**Exercise text:**
********************

Álvaro Uribe Vélez (b. July 4, 1952) is the President of Colombia (since 2002).

Running as an independent liberal candidate (having previously been a member of the Colombian Liberal Party), he was elected President of Colombia in the first round of the 26 May 2002 elections with 53% of the popular vote.

His electoral platform was centred around the policy of confronting Colombia's main guerrilla movement, the Revolutionary Armed Forces of Colombia (Fuerzas Armadas Revolucionarias de Colombia, or FARC). This new approach was adopted after four years of unsuccessful attempts by the previous administration, under Andrés Pastrana, to negotiate a ceasefire with the guerrillas, and amid decreasing public support for the guerrillas.

Uribe is often characterized by his opponents as a "hard-line right-winger" on account of his stance against the FARC and the ELN. In contrast to these perceptions, his socioeconomic policies are more centrist and he has remained open to a negotiated end to the conflict, contingent upon the armed groups first declaring a cease-fire.

After a considerable silence, Uribe has recently begun to publicly argue in favor of a bill currently being discussed (amid public controversy) in the Colombian Congress, which would potentially allow him to run for a second term as president.

Allegations from a 1991 document

An article published on the first week of August 2004 by Newsweek's Joseph Contreras that questioned the recent peace process with the AUC and explored the possibility of Uribe's government letting paramilitaries with ties to the drug business go free, included references to a recently unclassified 1991 U.S. military-intelligence report about the Medellín Cartel that included Alvaro Uribe's name in a list of collaborators of the organization, stating that the then Senator Uribe allegedly would have had personal links to Pablo Escobar, helped the drug lord in his campaign to be elected to Congress as part of a list, and was opposed to extradition of captured drug lords to the U.S.. The same document also claimed that Uribe's father would have died due to conflicts with narcotics traffickers. [1]

On August 1st, the U.S. Department of State's spokesman Robert Zimmerman officially replied to the document by making the following statement: "We completely reject these allegations about president Uribe. We do not have credible information that can corroborate or give substance to a nonevaluated report that dates from 1991 and which ties president Uribe with the drug business." [2]

Likewise, on that same date the Colombian government released a public communique in response, which pointed out that the 1991 document itself indicates that the information contained within was "not finally evaluated", and stated that:

  1. This information is the same one that, in its moment, was part of the attacks which President Alvaro Uribe Vélez was subjected to during his presidential campaign.
  2. In 1991, Alvaro Uribe Vélez, then Senator, was in the United States in an academic program of the University of Harvard, while the Constituent Assembly met, a period during which the revocation of Congress took place.
  3. Álvaro Uribe Vélez has not had businesses of any type abroad. As explained during his campaign to the media, when the subject was mentioned, he only had two banking accounts abroad: one in a Bank of Boston, associate to the University of Harvard and another one in Oxford, England, while he was in that university in 1998. He does not have a single property abroad.

********************

**Data extracts:**
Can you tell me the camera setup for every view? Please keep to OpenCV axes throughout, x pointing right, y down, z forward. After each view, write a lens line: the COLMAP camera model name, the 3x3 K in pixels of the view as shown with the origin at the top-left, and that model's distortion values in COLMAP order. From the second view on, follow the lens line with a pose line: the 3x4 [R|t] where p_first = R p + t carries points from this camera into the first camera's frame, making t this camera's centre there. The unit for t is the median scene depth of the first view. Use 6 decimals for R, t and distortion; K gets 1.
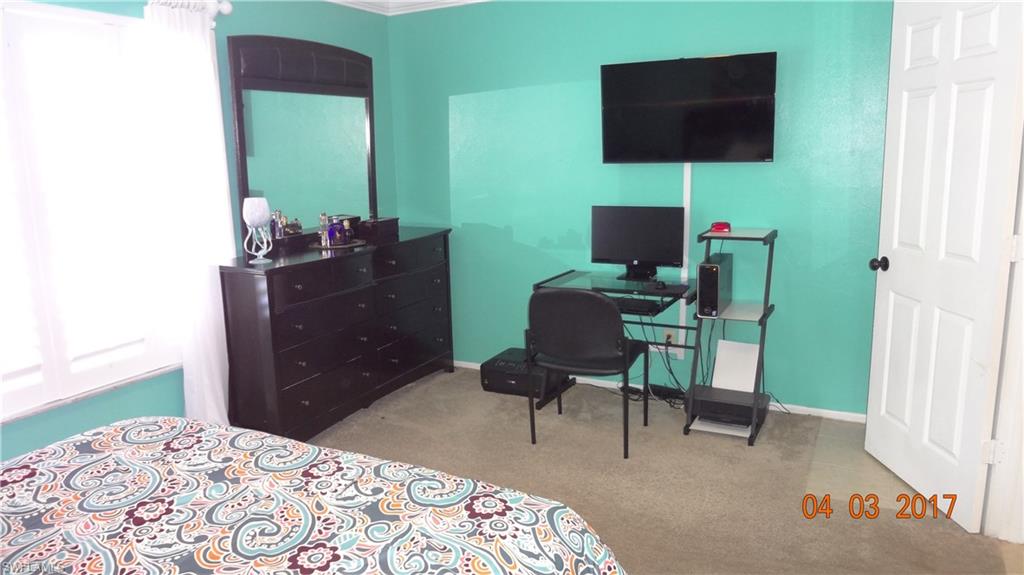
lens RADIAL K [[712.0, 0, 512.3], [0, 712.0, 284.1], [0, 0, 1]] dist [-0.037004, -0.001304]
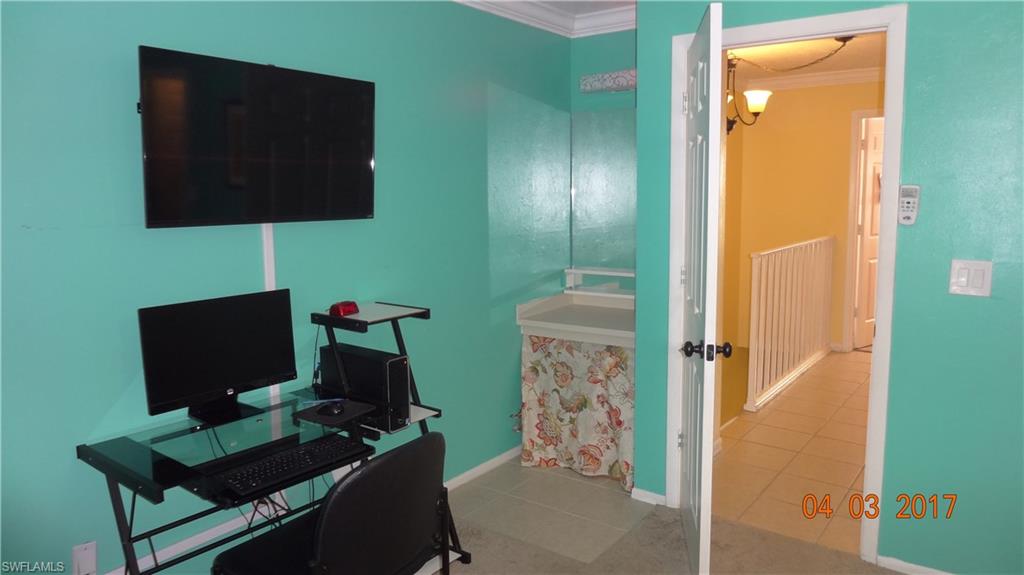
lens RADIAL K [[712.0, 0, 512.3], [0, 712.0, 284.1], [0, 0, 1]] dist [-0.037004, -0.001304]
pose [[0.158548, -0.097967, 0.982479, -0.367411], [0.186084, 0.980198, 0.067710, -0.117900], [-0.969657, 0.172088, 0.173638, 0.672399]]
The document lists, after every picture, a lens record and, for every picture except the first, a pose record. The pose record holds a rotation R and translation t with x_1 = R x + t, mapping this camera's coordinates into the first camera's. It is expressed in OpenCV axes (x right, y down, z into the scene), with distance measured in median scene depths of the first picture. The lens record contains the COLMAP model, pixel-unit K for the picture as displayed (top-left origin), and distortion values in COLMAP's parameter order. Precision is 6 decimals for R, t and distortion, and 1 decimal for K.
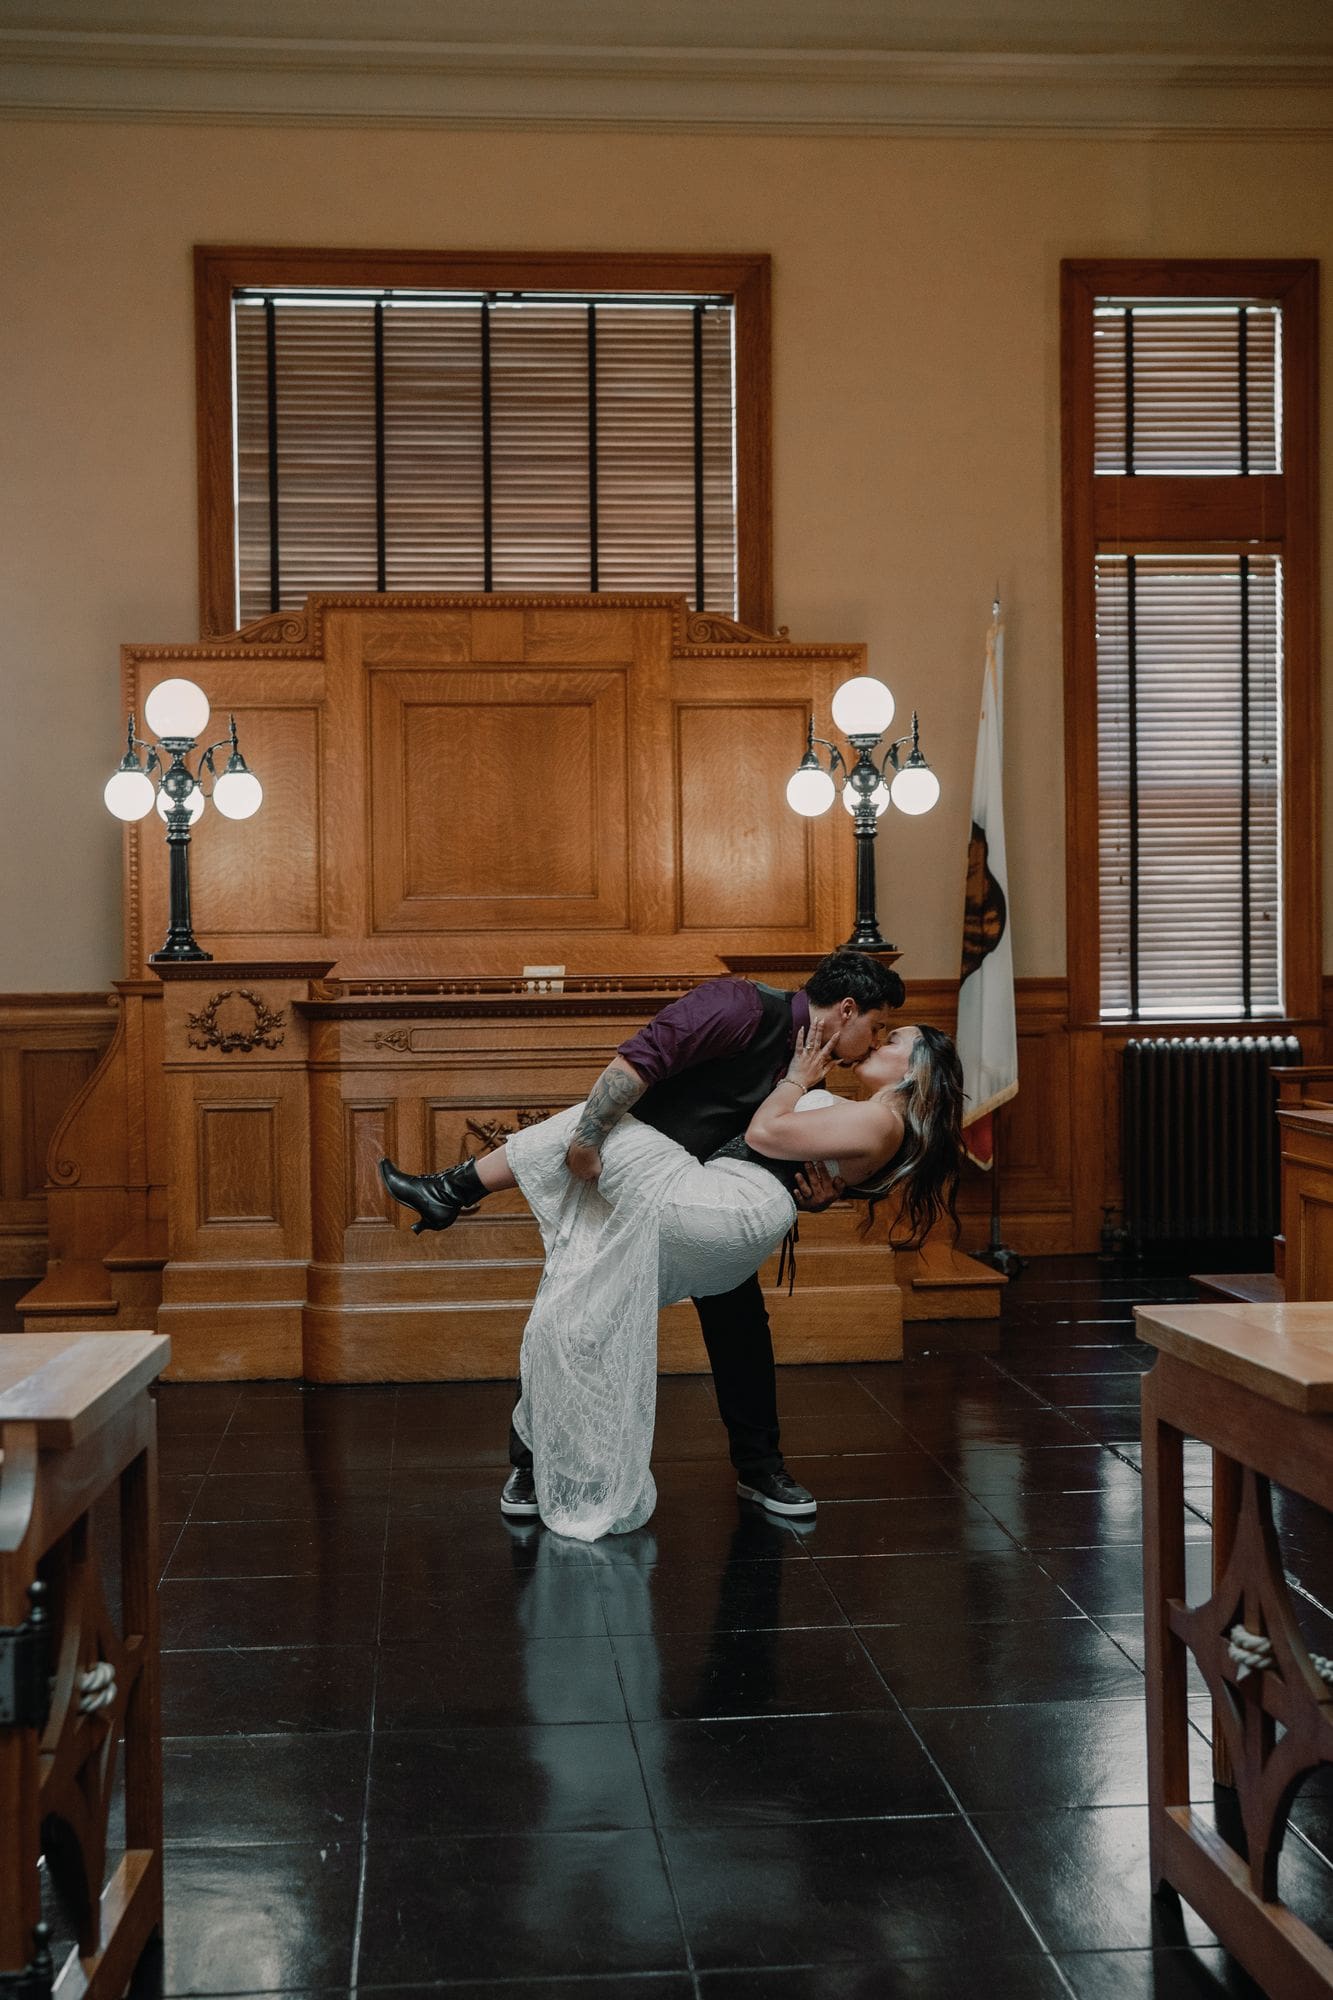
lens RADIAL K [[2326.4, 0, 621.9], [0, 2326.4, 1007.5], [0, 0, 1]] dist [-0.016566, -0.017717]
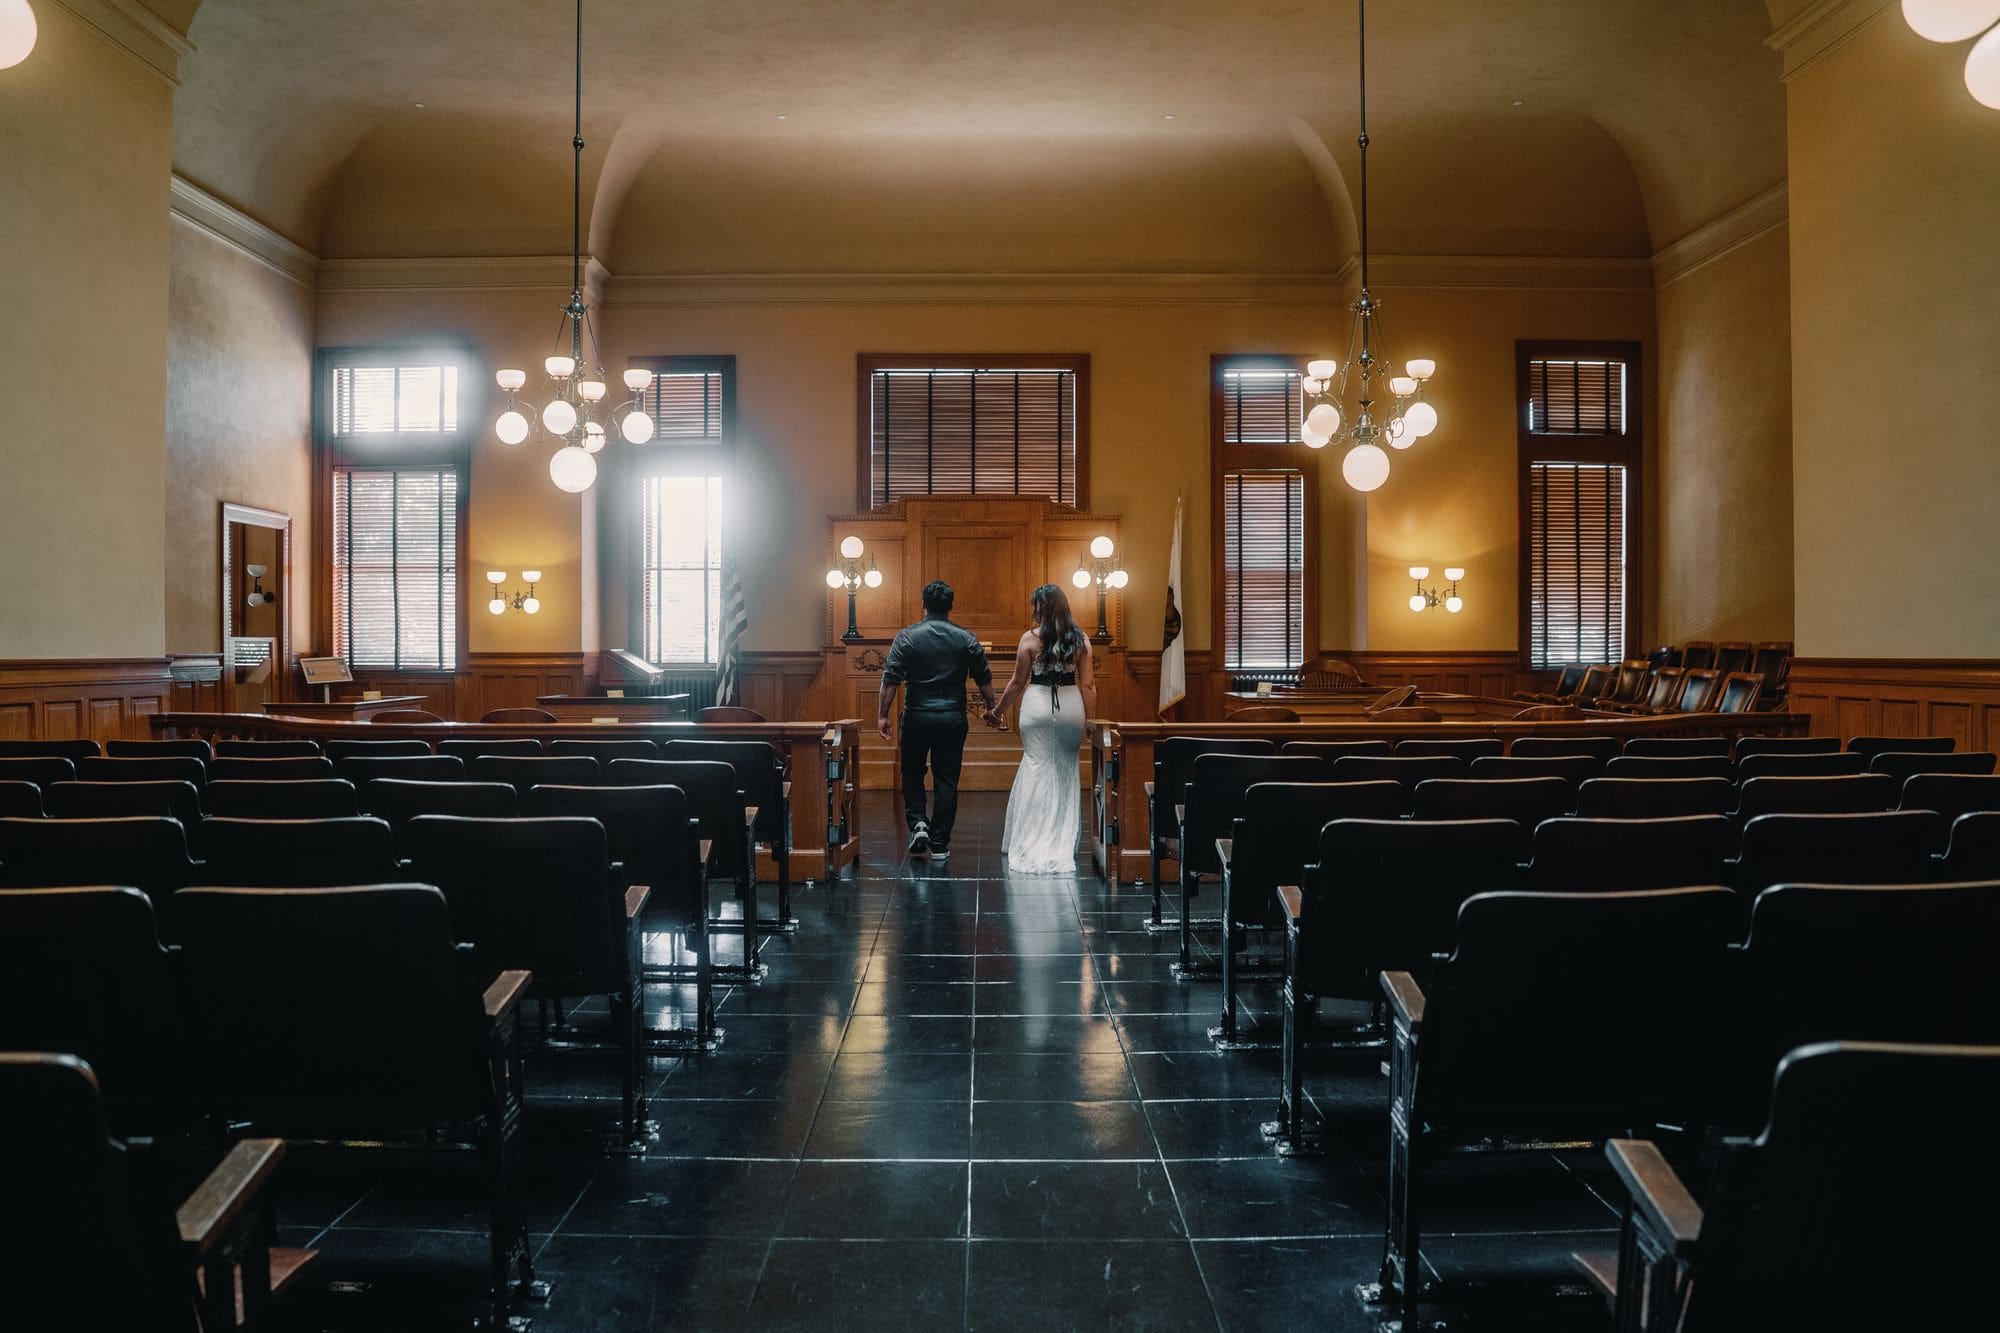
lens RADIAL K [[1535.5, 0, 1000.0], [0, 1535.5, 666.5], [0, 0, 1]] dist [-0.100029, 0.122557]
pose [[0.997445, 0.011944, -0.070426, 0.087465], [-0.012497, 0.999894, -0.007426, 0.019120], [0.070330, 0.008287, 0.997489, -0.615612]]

********************

**Exercise brief:** Copy the passage on Álvaro Uribe word for word from "Running as an" to "the popular vote.".

**Task response:**
Running as an independent liberal candidate (having previously been a member of the Colombian Liberal Party), he was elected President of Colombia in the first round of the 26 May 2002 elections with 53% of the popular vote.